Higher enrollment numbers at Troy University also have caused more problems this year, Ellis said. He also said he foresaw more problems in the future.

“I think if the university is going to continue to grow, we don’t have enough housing to take care of all those student needs,” Ellis said.

Lee said that while enrollment has increased, making for a larger number of renters, he felt that renters could work to accommodate the growing need.

“It’s a college town,” he said. “You just have to grow with it.”

On-campus housing at Troy University also is full, according to Dean of Student Services Herb Reeves.

“We’re pretty much in the same boat,” Reeves said. “We had actually gotten to the point of turning folks away. Љ We don’t have a lot of on-campus space left.
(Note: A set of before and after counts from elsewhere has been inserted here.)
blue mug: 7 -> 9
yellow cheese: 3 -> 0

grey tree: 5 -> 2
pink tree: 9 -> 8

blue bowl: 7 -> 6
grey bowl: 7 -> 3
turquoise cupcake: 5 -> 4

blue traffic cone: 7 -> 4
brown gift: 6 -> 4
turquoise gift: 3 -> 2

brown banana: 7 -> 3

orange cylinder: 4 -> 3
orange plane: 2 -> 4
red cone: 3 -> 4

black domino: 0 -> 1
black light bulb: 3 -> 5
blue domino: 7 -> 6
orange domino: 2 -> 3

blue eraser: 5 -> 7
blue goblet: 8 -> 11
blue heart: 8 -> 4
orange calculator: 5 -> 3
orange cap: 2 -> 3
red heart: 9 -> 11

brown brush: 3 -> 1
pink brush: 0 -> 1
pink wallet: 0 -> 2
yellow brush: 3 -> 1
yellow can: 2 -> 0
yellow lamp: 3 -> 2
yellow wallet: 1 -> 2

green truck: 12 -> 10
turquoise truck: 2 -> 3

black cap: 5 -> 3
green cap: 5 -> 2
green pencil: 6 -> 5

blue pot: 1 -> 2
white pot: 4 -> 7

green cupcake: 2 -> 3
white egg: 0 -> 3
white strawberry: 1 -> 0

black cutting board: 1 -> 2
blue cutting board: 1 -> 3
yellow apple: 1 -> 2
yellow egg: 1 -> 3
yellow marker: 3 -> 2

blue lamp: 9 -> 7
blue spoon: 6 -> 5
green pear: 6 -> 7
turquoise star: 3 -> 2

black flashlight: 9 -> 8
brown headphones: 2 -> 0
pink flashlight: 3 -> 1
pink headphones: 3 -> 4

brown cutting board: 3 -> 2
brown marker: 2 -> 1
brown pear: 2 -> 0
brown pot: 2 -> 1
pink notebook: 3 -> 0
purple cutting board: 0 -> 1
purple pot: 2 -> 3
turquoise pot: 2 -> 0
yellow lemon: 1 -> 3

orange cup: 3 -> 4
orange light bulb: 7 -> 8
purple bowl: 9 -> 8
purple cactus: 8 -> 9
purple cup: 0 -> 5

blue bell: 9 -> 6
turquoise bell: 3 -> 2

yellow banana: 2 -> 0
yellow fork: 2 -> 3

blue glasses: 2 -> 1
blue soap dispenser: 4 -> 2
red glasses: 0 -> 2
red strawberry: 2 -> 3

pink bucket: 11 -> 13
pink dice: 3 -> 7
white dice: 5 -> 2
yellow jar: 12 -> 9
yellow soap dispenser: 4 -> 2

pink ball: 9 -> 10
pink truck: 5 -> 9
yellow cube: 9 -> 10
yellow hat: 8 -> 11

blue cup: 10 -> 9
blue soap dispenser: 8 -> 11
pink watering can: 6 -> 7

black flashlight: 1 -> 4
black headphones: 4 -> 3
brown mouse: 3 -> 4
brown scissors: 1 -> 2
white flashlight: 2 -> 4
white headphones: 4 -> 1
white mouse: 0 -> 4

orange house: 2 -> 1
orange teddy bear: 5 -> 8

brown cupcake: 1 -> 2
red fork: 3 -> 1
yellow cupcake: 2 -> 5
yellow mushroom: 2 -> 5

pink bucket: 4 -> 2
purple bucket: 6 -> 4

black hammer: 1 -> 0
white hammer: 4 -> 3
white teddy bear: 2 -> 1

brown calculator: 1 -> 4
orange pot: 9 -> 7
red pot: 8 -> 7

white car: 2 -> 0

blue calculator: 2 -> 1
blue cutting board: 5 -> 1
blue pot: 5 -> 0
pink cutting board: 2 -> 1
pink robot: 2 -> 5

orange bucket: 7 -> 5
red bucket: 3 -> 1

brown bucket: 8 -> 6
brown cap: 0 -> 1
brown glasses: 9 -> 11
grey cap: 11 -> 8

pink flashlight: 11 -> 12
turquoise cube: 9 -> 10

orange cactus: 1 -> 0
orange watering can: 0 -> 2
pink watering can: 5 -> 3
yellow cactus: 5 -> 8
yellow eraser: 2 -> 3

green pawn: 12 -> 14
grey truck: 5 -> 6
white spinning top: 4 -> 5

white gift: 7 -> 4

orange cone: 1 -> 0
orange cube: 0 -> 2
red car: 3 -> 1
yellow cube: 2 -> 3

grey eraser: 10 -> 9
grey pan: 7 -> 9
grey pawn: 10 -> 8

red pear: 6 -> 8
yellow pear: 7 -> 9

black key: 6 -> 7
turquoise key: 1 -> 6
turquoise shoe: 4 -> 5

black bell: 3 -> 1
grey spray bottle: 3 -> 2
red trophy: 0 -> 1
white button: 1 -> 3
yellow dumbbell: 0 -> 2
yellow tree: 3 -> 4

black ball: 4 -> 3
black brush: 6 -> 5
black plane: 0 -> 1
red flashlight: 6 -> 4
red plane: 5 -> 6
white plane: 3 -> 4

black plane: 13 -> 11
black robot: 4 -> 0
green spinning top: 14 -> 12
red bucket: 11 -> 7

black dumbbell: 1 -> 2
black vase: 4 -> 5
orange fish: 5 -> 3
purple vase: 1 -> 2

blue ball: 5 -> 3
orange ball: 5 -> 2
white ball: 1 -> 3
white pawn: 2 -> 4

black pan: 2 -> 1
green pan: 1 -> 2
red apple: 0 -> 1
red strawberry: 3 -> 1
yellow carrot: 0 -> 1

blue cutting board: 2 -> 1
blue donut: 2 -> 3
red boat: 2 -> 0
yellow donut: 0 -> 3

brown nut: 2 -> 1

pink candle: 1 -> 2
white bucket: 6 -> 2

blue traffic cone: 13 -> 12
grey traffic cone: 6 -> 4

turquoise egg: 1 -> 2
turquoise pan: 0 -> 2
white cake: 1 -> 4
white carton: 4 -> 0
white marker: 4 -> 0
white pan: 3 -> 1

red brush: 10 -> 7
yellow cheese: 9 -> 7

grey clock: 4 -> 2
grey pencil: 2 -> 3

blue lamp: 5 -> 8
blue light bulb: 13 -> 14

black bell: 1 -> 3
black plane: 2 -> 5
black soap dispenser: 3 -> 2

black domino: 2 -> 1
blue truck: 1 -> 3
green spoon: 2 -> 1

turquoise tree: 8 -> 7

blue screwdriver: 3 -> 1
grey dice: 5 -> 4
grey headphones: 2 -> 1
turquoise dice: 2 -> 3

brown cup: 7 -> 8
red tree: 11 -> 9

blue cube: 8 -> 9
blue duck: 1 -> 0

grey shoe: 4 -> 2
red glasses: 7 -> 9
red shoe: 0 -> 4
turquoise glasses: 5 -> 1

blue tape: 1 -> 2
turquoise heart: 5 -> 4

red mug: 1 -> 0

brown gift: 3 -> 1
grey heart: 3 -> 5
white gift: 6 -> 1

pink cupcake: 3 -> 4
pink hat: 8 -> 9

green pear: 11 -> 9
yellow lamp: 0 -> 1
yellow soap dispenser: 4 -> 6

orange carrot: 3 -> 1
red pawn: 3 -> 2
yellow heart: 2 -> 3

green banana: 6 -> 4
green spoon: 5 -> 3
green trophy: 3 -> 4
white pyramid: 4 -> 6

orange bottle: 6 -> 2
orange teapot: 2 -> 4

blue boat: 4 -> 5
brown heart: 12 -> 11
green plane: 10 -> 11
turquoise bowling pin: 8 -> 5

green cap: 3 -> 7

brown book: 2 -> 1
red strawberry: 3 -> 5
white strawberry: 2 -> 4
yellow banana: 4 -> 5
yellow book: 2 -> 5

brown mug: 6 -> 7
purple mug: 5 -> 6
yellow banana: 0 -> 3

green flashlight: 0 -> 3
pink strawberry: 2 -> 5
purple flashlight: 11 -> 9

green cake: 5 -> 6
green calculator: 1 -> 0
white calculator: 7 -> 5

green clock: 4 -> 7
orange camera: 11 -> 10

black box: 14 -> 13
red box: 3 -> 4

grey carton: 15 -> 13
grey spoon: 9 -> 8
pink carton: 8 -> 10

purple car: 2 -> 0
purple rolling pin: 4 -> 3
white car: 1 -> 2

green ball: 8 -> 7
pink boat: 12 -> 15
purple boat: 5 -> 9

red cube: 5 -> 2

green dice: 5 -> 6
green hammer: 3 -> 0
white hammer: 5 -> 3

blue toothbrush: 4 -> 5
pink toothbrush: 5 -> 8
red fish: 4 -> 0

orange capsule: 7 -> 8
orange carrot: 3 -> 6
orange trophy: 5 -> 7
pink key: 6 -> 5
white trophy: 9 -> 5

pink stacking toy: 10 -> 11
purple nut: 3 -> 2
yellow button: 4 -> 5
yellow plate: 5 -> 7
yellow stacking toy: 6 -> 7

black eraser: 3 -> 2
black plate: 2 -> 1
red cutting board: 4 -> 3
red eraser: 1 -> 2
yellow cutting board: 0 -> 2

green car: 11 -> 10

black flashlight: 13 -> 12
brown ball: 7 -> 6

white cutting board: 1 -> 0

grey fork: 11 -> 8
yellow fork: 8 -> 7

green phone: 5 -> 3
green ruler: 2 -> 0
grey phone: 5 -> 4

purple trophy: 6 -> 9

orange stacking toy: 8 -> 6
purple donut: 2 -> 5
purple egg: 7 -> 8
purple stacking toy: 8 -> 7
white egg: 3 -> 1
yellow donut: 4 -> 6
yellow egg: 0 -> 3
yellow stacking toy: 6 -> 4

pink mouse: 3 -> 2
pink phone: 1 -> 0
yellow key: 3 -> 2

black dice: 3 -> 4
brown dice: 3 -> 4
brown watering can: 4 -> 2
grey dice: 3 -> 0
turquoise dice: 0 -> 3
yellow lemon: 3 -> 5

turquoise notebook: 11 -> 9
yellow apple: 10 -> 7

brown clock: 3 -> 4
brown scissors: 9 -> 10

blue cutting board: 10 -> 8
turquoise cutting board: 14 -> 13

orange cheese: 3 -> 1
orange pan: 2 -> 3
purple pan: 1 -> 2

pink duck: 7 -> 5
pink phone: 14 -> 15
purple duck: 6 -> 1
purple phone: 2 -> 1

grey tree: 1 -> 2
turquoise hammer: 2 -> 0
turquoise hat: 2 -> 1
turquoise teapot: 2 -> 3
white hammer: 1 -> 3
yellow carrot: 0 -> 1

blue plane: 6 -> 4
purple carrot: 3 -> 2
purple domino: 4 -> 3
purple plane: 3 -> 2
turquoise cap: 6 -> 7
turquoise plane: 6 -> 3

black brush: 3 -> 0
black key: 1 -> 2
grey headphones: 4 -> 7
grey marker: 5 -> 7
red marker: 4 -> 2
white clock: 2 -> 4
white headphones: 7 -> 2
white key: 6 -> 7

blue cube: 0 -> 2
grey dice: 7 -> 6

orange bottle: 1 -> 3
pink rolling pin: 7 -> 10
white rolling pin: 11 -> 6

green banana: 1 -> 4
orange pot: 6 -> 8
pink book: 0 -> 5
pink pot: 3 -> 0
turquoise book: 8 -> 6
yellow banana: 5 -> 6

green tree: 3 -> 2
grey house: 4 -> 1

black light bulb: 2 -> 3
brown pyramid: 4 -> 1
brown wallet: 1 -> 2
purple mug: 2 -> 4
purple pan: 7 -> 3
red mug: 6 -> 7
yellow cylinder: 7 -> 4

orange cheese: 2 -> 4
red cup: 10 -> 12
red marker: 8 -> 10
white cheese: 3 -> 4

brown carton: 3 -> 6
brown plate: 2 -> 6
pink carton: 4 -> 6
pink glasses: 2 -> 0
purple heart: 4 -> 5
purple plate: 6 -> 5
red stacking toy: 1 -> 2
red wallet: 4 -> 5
We have a few rooms here and there from folks that didn’t show up, but it’s almost completely full.”

Troy University has mandatory on-campus housing for freshman students but has not necessarily been able to accommodate all freshmen wanting to live on campus because of the first-come, first-serve nature of the housing.

“We tried and were pretty successful with accommodating anyone who applied by mid-July,” Reeves said.

The number of students utilizing off-campus housing also has detracted from the number of non-students who have been able to rent housing in the Troy area.

“There are really not any rentals to accommodate families, especially if they don’t want to live around students,” Ellis said. “Apartments for young married couples, single graduates and young professionals are something we don’t really have, and they are greatly needed.”

Lee said that while there are not many properties that strictly cater to young professionals and singles, these individuals could find rental housing if they start looking soon enough.

“For a single person, it’s hard to say,” Lee said. “It depends on where they want to live. There are places for them. They just have to find them and find them early enough.”